Der BFH hatte mit einem weiteren Urteil vom 28.09.2022 (VIII R 20/20, BStBl. II 2024 S. 697) entschieden, dass auch punktuell satzungsdurchbrechende Beschlüsse über eine inkongruente (Vorab-)Ausschüttung einer GmbH als zivilrechtlich wirksamer Ausschüttungsbeschluss einer Besteuerung zugrunde zu legen seien, wenn diese nur punktuell, nicht aber mit Wirkung für die Zukunft satzungsdurchbrechend seien. Satzungsdurchbrechende Beschlüsse mit Dauerwirkung sind aus Sicht des BFH dagegen nichtig, solange nicht alle materiellen und formellen Bestimmungen einer Satzungsänderung – insbesondere die notarielle Beurkundung und Eintragung des Beschlusses in das Handelsregister nach § 53 Abs. 2 Satz 1, § 54 Abs. 1 GmbHG – eingehalten werden. 

Inhalt des BMF-Schreibens

Mit BMF-Schreiben vom 04.09.2024, welches das BMF-Schreiben vom 17.12.2013 (BStBl.
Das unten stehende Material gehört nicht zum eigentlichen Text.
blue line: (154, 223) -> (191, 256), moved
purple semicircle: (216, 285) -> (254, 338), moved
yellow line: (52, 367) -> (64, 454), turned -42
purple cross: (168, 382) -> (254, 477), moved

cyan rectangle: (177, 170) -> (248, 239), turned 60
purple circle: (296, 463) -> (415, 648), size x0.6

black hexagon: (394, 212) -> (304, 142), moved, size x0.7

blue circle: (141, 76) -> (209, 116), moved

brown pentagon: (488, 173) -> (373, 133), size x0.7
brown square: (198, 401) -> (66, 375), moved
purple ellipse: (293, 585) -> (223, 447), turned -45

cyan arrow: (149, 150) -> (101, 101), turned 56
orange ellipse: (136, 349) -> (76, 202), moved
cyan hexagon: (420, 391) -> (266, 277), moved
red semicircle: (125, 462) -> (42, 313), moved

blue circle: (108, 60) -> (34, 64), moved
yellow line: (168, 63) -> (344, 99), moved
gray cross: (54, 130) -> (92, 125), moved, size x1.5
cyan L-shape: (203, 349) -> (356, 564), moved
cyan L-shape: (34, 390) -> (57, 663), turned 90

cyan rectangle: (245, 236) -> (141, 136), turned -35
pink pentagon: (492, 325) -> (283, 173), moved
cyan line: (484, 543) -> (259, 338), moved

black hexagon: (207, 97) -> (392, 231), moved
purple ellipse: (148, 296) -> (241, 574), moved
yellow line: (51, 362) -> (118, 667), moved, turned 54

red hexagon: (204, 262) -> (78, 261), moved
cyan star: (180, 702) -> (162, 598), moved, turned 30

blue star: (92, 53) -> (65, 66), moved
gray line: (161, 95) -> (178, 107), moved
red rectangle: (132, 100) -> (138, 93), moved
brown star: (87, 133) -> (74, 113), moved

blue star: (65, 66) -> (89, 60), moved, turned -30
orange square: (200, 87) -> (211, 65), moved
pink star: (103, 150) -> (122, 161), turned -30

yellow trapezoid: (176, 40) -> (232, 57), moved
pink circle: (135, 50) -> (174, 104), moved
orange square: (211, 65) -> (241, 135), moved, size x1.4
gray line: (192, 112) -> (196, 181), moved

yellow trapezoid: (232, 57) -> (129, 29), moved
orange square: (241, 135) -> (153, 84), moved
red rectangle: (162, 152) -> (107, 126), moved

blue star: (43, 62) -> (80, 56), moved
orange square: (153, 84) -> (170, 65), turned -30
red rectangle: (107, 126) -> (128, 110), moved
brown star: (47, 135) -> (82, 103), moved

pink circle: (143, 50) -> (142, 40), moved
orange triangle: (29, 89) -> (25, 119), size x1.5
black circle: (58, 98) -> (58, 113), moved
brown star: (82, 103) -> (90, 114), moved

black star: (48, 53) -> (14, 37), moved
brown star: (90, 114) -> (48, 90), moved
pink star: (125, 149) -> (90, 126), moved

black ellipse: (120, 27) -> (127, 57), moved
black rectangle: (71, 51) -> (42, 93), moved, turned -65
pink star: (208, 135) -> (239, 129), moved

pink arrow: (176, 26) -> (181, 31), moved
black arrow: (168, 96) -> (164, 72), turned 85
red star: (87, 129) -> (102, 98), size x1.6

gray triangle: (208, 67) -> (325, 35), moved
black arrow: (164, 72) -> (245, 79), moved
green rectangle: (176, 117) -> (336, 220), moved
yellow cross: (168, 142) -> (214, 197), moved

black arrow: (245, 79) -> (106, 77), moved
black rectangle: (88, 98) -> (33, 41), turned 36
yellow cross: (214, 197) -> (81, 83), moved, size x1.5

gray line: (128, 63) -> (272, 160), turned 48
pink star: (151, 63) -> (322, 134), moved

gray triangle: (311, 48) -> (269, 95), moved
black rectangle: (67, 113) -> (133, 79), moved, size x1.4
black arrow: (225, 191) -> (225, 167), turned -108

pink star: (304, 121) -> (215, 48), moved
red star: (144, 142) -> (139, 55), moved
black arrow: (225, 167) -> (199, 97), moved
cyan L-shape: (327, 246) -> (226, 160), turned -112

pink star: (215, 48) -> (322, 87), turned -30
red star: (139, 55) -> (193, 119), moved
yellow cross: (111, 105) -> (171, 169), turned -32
I 2014 S. 63) ersetzt und in allen noch offenen Fällen Anwendung findet, übernimmt das BMF die Sichtweise des BFH.

Ob es sich dabei um Vorabgewinnausschüttungen handelt oder um normale Gewinnausschüttungen ist unerheblich (vgl. auch Ott, StuB 2024 S. 769, 771). Auch ist ein nicht mehr von Gestaltungsmissbrauch nach § 42 AO auszugehen (vgl. auch Lührs/Busmann, DK 2024 S. 390, 391). Auf das Vorliegen beachtlicher wirtschaftlich vernünftiger, außersteuerlicher Gründe kommt es dann nicht mehr an.